Apesar Do Risco Da Gripe Aviária, Bebedores De Leite Cru Não Se Deixam Intimidar

Beber leite cru em qualquer momento é flertar com germes perigosos. Contudo, em meio a um surto sem precedentes de gripe aviária H5N1 em vacas leiteiras nos EUA, os riscos aumentaram consideravelmente. Especialistas em saúde têm intensificado os avisos contra beber leite cru durante o surto, cujo alcance ainda é desconhecido.

No entanto, os entusiastas do leite cru não se intimidam com o risco elevado. O Raw Milk Institute, sediado na Califórnia, chamou os avisos de “claramente alarmistas”. O fundador do instituto, Mark McAfee, disse ao Los Angeles Times neste fim de semana que seus clientes, na verdade, estão solicitando especificamente leite cru de vacas infectadas com H5N1. Segundo McAfee, seus clientes acreditam, sem evidências, que beber diretamente altos níveis do vírus da gripe aviária lhes dará imunidade ao patógeno mortal.

O especialista Michael Payne disse ao Los Angeles Times que a ideia equivale a “brincar de roleta russa com a sua saúde.” Payne, pesquisador e coordenador de extensão láctea no Instituto Ocidental de Segurança Alimentar e Agrícola da UC Davis, acrescentou: “Deliberadamente tentar se infectar com um patógeno conhecido vai contra todo o conhecimento médico e o senso comum.”
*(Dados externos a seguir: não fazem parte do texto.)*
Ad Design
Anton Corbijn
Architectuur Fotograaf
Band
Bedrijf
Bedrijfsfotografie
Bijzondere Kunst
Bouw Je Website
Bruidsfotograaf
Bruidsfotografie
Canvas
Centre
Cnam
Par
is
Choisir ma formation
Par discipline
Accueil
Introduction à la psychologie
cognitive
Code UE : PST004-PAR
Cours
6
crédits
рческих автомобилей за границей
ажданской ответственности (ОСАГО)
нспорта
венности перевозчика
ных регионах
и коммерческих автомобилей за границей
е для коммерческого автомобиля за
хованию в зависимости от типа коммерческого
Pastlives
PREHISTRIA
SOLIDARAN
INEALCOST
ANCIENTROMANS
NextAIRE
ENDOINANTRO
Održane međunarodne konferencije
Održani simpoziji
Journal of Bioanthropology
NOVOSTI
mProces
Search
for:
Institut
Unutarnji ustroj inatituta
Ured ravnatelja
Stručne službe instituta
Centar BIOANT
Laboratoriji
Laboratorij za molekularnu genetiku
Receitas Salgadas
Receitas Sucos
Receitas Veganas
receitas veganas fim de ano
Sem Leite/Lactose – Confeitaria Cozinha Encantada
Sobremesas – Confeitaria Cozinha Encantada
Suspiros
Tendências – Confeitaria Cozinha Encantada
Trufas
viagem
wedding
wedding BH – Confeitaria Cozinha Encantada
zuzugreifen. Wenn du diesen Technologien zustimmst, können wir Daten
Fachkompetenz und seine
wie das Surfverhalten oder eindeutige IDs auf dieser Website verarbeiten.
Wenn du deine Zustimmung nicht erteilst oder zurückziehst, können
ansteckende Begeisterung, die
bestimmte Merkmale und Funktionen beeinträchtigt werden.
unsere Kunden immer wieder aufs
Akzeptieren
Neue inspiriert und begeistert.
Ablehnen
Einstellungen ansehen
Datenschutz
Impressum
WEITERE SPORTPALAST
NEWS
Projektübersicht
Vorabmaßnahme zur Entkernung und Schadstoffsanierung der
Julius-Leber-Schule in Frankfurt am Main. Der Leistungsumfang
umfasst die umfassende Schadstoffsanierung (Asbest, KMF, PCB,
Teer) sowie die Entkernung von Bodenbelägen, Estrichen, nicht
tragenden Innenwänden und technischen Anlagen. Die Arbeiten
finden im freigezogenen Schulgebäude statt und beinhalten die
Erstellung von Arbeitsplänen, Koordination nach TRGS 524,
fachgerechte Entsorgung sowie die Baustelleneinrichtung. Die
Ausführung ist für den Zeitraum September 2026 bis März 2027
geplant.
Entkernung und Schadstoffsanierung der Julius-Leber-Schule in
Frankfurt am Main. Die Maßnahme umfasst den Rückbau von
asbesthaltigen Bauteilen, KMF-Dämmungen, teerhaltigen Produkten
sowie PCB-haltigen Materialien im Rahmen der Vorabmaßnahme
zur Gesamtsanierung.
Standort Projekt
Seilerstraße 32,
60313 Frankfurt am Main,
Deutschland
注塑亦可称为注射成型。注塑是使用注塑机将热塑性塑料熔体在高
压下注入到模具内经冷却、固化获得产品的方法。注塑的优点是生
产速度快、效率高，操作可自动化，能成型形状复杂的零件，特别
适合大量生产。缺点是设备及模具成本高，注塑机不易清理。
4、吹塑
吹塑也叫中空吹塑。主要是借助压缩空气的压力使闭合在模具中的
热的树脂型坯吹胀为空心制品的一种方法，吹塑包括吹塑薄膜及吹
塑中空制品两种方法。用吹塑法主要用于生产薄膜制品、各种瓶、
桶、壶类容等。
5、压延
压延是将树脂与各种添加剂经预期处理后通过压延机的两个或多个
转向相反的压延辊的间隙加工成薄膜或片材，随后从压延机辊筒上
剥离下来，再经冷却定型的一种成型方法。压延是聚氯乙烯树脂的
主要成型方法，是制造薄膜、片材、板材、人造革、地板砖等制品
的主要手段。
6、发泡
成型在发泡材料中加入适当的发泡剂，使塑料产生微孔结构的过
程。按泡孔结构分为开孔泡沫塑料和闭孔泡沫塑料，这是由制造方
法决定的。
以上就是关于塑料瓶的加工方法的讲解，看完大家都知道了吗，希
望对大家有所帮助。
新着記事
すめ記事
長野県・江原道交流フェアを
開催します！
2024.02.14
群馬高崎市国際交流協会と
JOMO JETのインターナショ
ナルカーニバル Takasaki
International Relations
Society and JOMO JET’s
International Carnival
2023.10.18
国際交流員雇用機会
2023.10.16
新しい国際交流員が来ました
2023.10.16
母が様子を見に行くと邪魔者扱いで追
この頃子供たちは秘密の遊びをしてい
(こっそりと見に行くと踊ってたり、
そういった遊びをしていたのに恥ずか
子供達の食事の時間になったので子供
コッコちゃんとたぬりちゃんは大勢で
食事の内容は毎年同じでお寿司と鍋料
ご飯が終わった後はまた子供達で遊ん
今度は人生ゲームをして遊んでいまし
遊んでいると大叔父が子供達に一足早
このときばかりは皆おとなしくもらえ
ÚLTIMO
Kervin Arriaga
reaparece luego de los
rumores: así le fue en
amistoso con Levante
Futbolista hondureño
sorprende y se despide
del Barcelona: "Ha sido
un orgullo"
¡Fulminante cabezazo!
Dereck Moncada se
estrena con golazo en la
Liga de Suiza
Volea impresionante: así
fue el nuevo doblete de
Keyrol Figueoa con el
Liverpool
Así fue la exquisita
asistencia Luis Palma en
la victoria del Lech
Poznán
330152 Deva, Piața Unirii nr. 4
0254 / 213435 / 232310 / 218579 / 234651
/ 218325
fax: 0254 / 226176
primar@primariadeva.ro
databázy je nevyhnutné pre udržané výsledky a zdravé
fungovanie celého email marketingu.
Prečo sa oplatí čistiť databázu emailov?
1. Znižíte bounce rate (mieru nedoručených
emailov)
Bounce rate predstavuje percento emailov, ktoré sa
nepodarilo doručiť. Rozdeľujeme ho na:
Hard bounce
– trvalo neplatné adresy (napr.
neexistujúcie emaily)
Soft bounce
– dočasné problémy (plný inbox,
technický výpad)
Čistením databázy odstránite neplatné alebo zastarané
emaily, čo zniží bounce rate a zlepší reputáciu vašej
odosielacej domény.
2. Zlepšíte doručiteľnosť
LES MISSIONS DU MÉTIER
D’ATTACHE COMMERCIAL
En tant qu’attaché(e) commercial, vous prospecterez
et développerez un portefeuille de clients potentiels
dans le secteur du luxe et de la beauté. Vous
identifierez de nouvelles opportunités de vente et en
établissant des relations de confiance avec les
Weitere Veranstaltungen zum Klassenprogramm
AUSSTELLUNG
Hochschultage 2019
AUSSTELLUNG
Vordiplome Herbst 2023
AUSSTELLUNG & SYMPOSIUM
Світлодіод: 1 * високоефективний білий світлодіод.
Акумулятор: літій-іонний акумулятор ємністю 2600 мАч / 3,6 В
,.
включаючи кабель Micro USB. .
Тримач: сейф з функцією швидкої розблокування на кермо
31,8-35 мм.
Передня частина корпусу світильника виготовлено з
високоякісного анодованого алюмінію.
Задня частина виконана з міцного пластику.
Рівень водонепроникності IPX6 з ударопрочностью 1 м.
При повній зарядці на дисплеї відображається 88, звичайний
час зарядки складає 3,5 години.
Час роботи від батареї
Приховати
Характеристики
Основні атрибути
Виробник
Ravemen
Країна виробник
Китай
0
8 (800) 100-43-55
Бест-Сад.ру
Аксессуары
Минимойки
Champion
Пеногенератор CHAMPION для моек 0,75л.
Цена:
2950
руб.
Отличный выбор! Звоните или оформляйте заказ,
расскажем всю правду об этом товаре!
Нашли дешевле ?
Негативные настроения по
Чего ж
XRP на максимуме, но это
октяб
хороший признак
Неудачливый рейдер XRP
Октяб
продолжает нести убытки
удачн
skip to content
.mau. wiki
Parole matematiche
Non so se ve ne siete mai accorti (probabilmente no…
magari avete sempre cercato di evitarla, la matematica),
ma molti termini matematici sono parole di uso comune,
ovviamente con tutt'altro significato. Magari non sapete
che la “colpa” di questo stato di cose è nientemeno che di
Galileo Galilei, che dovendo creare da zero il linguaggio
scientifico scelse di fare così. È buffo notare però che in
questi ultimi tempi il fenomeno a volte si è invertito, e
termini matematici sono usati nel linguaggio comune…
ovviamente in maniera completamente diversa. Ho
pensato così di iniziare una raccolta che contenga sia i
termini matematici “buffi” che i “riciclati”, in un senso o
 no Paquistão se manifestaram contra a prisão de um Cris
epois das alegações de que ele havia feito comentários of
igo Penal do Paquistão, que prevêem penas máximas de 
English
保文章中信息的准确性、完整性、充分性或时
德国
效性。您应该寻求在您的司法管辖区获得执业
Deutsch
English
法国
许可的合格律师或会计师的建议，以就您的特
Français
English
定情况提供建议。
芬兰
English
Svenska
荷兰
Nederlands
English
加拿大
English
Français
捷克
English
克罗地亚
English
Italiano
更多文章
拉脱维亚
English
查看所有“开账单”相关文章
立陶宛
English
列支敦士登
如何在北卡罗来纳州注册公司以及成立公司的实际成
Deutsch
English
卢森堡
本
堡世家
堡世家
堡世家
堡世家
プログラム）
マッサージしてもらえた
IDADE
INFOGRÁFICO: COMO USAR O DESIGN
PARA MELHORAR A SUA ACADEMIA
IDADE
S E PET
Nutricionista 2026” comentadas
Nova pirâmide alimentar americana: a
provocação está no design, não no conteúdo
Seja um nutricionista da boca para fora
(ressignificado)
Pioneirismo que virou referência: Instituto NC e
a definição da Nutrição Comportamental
Muito ainda é desconhecido sobre a biologia da gripe aviária em vacas. Até 25 de março, quando o Departamento de Agricultura dos EUA confirmou o vírus em um rebanho leiteiro no Texas, as vacas eram geralmente consideradas virtualmente resistentes ao H5N1. Mas desde então, o USDA contabilizou 42 rebanhos em nove estados que contraíram o vírus. Dados epidemiológicos até agora sugerem que houve transmissão de vaca para vaca após um único evento de transbordamento e que os 42 rebanhos de surto estão conectados pelo movimento de gado entre fazendas.

Os dados limitados sobre as vacas até agora sugerem que os animais geralmente desenvolvem doenças leves pela infecção e se recuperam em algumas semanas. Suas glândulas mamárias são o alvo principal do vírus. Uma pré-publicação publicada no início deste mês descobriu que as tetas das vacas estão repletas de receptores moleculares aos quais os vírus da gripe aviária se ligam para desencadear uma infecção. Além disso, as glândulas contêm múltiplos tipos de receptores, incluindo aqueles direcionados por vírus da gripe humana, bem como aqueles direcionados por vírus da gripe aviária. Portanto, as vacas leiteiras poderiam potencialmente agir como um recipiente de mistura para os diferentes tipos de vírus da gripe se reagruparem em novas variantes que desencadeiam surtos.

Com o vírus aparentemente se dando bem nas tetas das vacas, os pesquisadores descobriram que o leite cru está repleto de altos níveis de partículas virais H5N1 – e essas partículas parecem facilmente capazes de se espalhar para outros mamíferos. Em um estudo de caso no mês passado, os pesquisadores relataram que um grupo de cerca de duas dezenas de gatos de fazenda desenvolveram doenças graves depois de beber leite de vacas infectadas com H5N1. Alguns desenvolveram sintomas neurológicos graves. Mais da metade dos gatos morreram em questão de dias.

Dados sobre receptores de gripe nos dois animais podem explicar a diferença entre vacas e gatos. Enquanto a glândula mamária da vaca tinha muitos tipos de receptores de gripe, esses receptores eram menos comuns em outras partes da vaca, incluindo o trato respiratório e o cérebro. Isso pode explicar por que tendem a ter uma infecção leve. Gatos, por outro lado, parecem ter receptores mais amplamente distribuídos, com gatos infectados mostrando invasão viral nos pulmões, corações, olhos e cérebros.

Os devotos do leite cru – que afirmam sem evidências que beber leite cru fornece benefícios à saúde em relação ao leite pasteurizado – ignoram o risco de exposição ao H5N1. Eles argumentam com confiança – também sem evidências – que o sistema digestivo humano destruirá o vírus. E destacam que não há evidências documentadas de um humano jamais ter sido infectado com H5N1 ao beber leite contaminado.

O último ponto sobre a falta de evidências de transmissão de H5N1 através do leite é verdadeiro. No entanto, o surto atual é o primeiro conhecido de um transbordamento de gripe aviária altamente patogênica para as glândulas mamárias de vacas leiteiras. Como tal, apresenta a primeira oportunidade conhecida para que tal transmissão via leite ocorra.